Indocyanine green videoangiography for spinal cord tumor

Indocyanine green videoangiography was used in 48 cases that were treated surgically over the past 5 yr. The pathological diagnoses of the tumors included astrocytic tumor, ependymal tumor, cavernous malformation, and hemangioblastoma.

Localization of normal spinal arteries and veins on the dorsal surface of the spinal cord helped the surgeons determine the length or point of myelotomy. Well-demarcated tumor stain was recognized in limited cases of anaplastic or highly vascularized tumors, whereas the location of cavernous malformation was recognized as an avascular area on the dorsal surface of the spinal cord. Feeding arteries and tumor stain were well differentiated from draining veins in dorsal hemangioblastomas, but not in intramedullary deep-seated or ventral tumors.

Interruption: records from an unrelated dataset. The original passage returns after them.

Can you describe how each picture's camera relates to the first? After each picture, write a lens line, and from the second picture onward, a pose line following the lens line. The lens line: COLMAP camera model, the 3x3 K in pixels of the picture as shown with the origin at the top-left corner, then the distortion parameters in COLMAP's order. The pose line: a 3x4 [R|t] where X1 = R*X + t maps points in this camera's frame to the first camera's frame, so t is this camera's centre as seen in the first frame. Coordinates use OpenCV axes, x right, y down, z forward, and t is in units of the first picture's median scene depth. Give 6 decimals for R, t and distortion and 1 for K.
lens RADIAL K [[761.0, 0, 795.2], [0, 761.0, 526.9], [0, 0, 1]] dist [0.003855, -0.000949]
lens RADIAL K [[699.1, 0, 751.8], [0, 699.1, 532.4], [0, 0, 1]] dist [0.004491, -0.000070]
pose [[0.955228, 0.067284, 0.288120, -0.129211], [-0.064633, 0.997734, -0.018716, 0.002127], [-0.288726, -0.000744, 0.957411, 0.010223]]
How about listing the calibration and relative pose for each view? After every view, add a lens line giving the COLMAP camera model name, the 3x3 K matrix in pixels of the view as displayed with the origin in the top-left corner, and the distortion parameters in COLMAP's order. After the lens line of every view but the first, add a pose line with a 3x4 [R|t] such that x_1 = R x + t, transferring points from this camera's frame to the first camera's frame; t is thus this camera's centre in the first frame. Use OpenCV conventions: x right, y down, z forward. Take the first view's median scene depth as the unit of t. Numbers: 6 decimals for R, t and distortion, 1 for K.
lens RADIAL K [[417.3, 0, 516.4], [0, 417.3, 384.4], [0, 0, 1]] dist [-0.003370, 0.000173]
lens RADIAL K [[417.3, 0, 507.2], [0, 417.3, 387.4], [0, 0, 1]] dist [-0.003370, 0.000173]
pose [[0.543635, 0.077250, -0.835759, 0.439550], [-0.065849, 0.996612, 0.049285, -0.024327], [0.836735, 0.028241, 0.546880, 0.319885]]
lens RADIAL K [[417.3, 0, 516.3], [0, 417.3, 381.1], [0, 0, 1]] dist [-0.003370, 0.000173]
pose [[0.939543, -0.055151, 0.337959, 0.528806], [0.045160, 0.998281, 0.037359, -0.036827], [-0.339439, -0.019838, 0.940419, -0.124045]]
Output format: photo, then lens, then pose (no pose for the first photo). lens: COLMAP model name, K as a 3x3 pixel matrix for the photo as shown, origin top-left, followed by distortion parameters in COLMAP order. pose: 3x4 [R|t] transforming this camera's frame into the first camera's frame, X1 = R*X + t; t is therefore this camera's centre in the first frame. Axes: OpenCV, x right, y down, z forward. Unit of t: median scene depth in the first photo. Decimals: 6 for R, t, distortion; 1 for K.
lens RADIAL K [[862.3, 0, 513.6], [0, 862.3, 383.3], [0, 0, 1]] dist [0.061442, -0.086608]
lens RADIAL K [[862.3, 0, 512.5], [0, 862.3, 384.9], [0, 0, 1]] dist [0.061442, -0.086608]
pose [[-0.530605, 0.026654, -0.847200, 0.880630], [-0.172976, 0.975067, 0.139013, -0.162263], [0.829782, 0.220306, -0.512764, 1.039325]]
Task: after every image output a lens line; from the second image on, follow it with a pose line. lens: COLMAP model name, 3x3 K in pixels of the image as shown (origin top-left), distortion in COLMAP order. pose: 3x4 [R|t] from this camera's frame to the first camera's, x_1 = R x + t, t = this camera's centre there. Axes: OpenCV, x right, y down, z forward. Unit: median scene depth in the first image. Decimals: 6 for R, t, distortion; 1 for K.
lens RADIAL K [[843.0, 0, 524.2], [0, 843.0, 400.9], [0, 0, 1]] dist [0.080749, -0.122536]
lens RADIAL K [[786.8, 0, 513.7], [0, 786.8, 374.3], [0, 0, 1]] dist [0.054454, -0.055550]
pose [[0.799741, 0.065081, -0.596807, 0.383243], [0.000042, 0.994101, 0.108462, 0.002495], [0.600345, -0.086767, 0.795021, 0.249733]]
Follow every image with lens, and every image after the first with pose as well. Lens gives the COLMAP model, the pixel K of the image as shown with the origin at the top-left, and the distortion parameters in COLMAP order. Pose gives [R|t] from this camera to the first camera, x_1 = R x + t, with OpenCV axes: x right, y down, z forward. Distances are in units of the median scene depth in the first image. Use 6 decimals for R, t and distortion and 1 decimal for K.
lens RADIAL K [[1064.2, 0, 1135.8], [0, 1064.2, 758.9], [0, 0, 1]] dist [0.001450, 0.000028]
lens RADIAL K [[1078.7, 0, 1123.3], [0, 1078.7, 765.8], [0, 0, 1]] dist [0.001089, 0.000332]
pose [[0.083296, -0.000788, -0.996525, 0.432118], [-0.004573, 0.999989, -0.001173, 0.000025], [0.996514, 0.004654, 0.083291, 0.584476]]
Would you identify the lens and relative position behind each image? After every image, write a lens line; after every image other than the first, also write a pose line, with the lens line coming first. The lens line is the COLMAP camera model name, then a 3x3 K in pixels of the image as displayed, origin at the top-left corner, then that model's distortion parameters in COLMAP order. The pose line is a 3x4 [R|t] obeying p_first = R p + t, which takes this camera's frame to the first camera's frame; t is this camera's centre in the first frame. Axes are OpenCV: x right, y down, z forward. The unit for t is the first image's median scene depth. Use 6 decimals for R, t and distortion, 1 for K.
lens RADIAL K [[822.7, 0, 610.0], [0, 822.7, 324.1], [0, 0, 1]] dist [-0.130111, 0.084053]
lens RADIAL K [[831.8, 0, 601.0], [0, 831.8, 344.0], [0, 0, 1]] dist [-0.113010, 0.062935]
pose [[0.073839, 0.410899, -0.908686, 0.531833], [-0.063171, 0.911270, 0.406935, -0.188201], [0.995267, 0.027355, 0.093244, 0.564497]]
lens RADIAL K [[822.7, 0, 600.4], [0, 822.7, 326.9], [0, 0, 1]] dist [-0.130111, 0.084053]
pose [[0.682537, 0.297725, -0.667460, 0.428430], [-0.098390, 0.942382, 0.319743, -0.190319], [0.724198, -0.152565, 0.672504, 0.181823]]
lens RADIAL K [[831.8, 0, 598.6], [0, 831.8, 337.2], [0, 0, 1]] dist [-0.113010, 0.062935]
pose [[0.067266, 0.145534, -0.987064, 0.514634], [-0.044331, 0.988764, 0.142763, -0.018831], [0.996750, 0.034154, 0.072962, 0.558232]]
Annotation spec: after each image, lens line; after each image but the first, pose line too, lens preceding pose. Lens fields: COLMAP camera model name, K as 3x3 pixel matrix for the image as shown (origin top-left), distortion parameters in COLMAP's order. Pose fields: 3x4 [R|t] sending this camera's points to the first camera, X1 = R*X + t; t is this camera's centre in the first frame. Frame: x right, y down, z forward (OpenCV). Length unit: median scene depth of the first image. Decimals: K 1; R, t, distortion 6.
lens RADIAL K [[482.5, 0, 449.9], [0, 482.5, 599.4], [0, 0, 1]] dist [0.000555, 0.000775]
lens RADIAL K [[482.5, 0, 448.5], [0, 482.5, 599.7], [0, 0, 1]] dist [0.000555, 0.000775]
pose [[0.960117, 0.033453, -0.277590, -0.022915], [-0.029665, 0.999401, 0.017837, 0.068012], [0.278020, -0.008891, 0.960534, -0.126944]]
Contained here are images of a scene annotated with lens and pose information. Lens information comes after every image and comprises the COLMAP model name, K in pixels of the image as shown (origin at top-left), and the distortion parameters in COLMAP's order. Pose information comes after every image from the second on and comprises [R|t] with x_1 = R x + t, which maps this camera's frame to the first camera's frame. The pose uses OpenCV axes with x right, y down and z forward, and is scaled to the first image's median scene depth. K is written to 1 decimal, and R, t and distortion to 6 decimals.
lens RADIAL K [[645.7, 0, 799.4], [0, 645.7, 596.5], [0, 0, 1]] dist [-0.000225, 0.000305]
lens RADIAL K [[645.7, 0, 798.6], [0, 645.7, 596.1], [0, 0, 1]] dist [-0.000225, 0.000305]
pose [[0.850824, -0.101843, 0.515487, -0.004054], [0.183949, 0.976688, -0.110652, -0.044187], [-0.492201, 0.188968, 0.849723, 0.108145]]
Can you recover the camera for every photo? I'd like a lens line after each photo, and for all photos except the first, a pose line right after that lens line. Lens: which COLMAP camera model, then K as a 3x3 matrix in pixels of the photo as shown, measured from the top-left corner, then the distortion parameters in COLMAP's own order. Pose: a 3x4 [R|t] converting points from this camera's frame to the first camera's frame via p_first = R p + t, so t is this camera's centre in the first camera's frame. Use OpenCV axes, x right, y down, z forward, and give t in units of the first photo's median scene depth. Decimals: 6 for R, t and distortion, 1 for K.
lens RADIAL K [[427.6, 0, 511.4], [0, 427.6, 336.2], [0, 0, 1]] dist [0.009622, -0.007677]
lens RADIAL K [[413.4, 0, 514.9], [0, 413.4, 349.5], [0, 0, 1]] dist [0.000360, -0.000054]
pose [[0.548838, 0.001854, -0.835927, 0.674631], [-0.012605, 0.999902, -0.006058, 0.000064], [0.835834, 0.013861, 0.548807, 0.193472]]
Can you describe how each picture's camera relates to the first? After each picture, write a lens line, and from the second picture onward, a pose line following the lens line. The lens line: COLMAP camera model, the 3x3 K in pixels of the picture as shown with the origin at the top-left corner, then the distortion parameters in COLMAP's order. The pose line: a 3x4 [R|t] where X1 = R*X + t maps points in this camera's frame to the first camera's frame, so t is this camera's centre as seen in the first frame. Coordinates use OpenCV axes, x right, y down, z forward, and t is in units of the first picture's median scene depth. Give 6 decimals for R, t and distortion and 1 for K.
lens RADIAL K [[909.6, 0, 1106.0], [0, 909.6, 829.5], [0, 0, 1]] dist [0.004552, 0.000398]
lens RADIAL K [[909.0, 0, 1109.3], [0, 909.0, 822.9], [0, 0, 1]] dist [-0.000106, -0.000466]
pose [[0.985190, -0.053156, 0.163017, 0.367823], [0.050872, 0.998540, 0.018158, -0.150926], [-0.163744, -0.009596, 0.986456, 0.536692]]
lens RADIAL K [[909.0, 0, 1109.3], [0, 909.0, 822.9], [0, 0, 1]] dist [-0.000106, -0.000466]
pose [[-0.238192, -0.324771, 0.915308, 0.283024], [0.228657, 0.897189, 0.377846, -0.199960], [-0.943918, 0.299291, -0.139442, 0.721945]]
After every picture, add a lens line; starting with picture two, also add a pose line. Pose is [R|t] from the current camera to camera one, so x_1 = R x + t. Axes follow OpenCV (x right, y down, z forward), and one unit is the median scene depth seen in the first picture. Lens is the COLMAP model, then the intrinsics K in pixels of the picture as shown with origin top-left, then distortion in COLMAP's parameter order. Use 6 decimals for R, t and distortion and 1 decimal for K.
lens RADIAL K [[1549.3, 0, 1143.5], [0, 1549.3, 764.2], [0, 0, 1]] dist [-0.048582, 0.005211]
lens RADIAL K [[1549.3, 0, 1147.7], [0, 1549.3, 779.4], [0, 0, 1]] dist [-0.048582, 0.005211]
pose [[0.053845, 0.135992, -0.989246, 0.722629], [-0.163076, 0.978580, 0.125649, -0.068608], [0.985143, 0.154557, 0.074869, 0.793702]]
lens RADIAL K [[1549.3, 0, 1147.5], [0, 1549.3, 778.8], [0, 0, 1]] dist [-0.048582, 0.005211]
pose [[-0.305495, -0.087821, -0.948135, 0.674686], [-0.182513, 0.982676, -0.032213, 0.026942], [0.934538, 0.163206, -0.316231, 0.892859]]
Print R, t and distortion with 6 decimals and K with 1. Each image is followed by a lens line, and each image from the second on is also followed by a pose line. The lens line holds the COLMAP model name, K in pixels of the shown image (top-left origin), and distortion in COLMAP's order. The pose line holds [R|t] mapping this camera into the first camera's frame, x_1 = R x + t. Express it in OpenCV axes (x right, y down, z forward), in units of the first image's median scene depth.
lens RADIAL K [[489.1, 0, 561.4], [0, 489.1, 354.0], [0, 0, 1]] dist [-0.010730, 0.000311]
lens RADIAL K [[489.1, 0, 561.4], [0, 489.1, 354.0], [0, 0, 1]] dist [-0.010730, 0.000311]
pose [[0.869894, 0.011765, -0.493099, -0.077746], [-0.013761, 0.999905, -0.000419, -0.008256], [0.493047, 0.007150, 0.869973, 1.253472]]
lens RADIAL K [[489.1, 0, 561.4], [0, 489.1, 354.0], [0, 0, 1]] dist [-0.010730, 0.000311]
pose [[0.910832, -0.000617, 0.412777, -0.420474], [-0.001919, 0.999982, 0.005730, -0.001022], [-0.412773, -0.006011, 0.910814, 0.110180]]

The preservation of small perforating branches of the anterior spinal artery after successful resection of the tumor could be well visualized.

ICG-VA can provide real-time information about vascular flow dynamics during the surgery of spinal intramedullary tumors, and it may help surgeons localize the normal circulation of the spinal cord, as well as the feeding arteries and draining veins, especially in highly vascular tumors. However, the benefits of intraoperative ICG-VA might be limited for intramedullary deep-seated or ventral tumors 1).


1)
Takami T, Naito K, Yamagata T, Shimokawa N, Ohata K. Benefits and Limitations of Indocyanine Green Fluorescent Image-Guided Surgery for Spinal Intramedullary Tumors. Oper Neurosurg (Hagerstown). 2017 Dec 1;13(6):746-754. doi: 10.1093/ons/opx057. PubMed PMID: 29186607.